The underlying thinking seems pretty ridiculous. We have been told many times that asteroid collisions are deadly perils that cause the massive obliteration of life, and that the spot where an asteroid strikes is like the ground zero of a nuclear explosion. So how in blazes could an asteroid collision have been some help in the origin of life? The idea of simulating an asteroid collision with a laser is also objectionable, since a laser blast is something very different from an asteroid collision. But why think about such objections when you have a chance to play with a cool 490-foot-long laser?

To get results other than a total bust, the scientists used what seems like a bit of a “cheat” or a fudge. Rather than just zapping water and ordinary soil or rock, they zapped a chemical called formamide, a liquid rather similar to ammonia. There's not much reason to think that this chemical was lying around in great amounts in the early Earth, so testing with that was rather dubious. Scientist Jeffrey Bada says, “Is the presence of pure formamide plausible on the prebiotic Earth? The answer is probably no.”

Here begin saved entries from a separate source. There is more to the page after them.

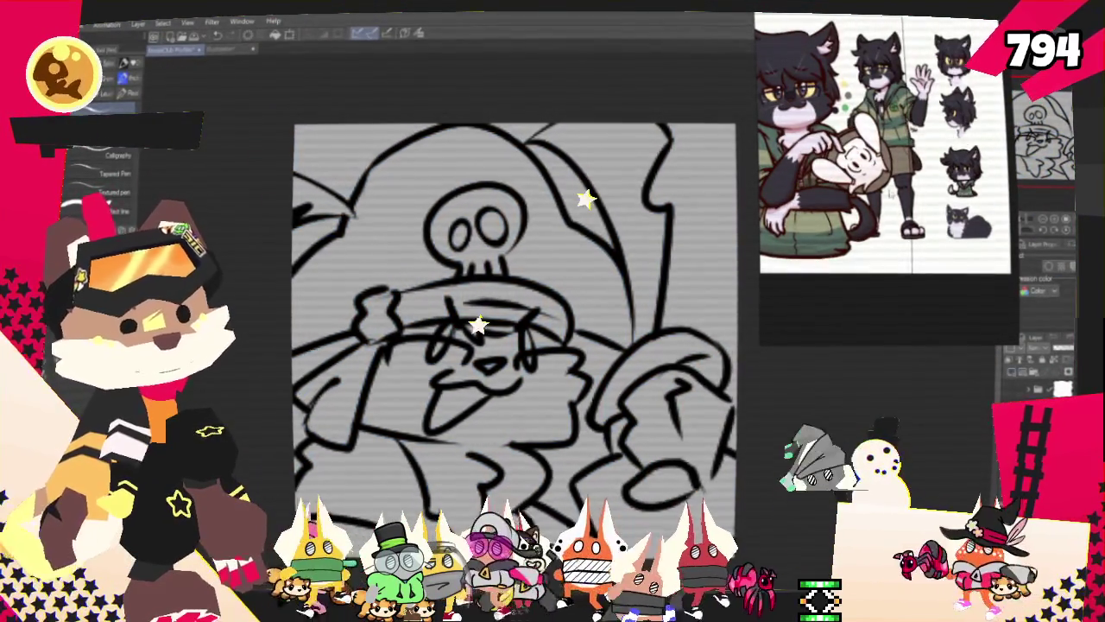
scroll(889, 173, up, 3)
scroll(889, 181, up, 2)
scroll(889, 182, up, 1)
scroll(889, 182, down, 3)
scroll(889, 182, down, 2)
scroll(941, 199, up, 2)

What was the result? The “base pairs” of RNA were produced, although one was produced in such small amounts that one scientist quoted in the AP article claims that the results are not very relevant. Moreover, we already knew that the base pairs of RNA could be created from zapping formamide with sufficient force. The book Practical Aspects of Computational Chemistry III says, “All five nucleobases and their analogues have been synthesized from formamide in the presence of various catalysts."

To create an RNA molecule, you need these “base pairs” as well as ribose sugars (not produced in the laser experiment). These also must combine in meaningful ways so that very long molecules are created which become self-replicating and serve as an expression of a genetic code, the origin of which is very mysterious. The chance of that all happening because of an asteroid collision: basically zero.

So the results, design, and assumptions of the experiment are all dubious. But I shouldn't be such a killjoy, and I should just let scientists like this have fun playing with their big laser toys, kind of like little boys playing with those Star Wars laser toys.